Furious, the owner marches to Shannon’s desk and threatens to fire him on the spot. “I hired you to figure out the best way to pack the truck to create the most efficient approach to delivering as much fruit as possible! But I am still swamped by customer complaints,” he fumes as he throws down the list of customer complaints on Shannon’s desk. Unfazed, Shannon calmly looks at the customer complaints and says, “I understand you used to get complaints that the truck was only partially filled, but I notice that not a single customer has complained about that problem this week. You hired me to find the most efficient delivery method, to ensure that the truck was maximizing its carrying capacity of boxes. I did that. And that is all I have ever claimed to be able to do.”
“But some of the customers got the wrong fruit or got no fruit at all,” sputters the owner. Based on your work we told them they would be receiving a specific quantity of specific types of fruit each week.
“I’m sorry to hear that,” retorts Shannon, “but you should not have promised any specific fruit or any particular quantity of fruit based on my formula alone. From my desk I have no way of knowing what is actually in the boxes. The supplier farms and dock workers can answer for that. What is in the boxes – what is actually delivered to the customer – has nothing to do with me. I have no ability from where I am sitting, nor frankly any interest, in guaranteeing the contents of the boxes. My only task, the only thing I have ever claimed to be able to do, is calculate the maximum carrying capacity of the truck with the given boxes.”

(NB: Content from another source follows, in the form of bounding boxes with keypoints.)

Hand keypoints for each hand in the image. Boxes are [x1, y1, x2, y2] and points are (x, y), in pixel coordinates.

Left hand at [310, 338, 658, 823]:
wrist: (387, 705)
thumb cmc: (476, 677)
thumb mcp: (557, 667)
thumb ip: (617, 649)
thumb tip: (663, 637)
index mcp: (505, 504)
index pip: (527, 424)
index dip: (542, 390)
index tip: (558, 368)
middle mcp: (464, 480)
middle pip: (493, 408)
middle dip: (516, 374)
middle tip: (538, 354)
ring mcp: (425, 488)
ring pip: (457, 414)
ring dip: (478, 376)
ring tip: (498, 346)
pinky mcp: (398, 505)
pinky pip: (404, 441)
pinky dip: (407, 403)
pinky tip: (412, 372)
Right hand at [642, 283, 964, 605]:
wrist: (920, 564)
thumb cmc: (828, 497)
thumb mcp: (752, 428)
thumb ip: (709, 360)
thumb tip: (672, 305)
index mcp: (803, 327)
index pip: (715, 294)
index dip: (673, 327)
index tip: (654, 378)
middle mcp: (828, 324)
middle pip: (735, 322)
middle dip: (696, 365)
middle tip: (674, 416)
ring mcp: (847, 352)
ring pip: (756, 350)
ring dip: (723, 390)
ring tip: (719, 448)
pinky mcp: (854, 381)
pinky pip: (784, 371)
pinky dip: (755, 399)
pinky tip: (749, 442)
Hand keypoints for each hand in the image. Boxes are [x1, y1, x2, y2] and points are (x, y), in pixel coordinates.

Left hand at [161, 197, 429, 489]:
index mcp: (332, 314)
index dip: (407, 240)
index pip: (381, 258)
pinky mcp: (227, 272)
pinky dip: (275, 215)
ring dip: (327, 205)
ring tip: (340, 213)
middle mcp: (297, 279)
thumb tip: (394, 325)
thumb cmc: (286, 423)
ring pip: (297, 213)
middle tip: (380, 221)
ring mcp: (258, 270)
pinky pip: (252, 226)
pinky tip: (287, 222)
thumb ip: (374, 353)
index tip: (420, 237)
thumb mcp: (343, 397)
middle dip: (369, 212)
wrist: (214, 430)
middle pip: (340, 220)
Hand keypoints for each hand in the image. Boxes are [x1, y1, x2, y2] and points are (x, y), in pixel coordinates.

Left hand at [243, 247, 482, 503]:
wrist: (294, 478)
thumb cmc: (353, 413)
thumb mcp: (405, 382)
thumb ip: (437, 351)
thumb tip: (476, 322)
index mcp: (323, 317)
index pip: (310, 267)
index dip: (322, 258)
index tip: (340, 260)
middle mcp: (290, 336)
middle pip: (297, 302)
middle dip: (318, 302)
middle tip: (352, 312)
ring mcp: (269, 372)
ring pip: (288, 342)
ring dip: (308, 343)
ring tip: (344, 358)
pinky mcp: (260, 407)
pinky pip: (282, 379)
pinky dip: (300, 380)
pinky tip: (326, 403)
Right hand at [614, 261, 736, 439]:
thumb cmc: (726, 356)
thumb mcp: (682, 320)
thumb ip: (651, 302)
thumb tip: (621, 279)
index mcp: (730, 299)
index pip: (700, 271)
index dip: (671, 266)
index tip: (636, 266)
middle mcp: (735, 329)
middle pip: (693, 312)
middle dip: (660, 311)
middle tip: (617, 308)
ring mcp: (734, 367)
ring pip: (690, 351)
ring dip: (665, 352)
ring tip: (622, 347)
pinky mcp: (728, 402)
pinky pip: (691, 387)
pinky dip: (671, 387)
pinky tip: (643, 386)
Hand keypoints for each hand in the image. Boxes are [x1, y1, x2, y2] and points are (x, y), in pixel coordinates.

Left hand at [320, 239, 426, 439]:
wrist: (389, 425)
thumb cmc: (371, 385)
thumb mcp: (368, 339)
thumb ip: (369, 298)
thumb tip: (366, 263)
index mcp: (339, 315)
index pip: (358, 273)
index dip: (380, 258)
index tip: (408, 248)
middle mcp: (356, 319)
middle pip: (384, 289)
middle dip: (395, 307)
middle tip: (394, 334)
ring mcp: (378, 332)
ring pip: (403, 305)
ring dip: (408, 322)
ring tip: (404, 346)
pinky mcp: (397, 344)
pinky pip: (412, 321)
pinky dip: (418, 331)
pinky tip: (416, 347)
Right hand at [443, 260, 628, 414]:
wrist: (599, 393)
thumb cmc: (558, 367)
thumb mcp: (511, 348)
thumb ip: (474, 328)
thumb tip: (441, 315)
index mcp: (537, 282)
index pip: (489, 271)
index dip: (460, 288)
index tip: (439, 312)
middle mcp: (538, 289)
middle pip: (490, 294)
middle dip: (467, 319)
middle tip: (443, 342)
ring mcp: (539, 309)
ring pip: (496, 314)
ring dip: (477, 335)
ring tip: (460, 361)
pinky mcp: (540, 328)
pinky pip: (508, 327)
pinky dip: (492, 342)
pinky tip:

The fruit truck is obviously but a simple and fun analogy. However, it does, I believe, help newcomers get a feel for what Shannon can do (analyze maximum carrying capacity of a delivery channel) and what Shannon cannot do (analyze, confirm, understand or quantify the underlying substance). We’ll get into more details later, but let’s kick it off with this analogy.
What similarities and differences are there between our parable of the fruit truck and Shannon information? What other analogies are you familiar with or perhaps have yourself used to help bring these rather intangible concepts down to earth in a concrete way for people to understand?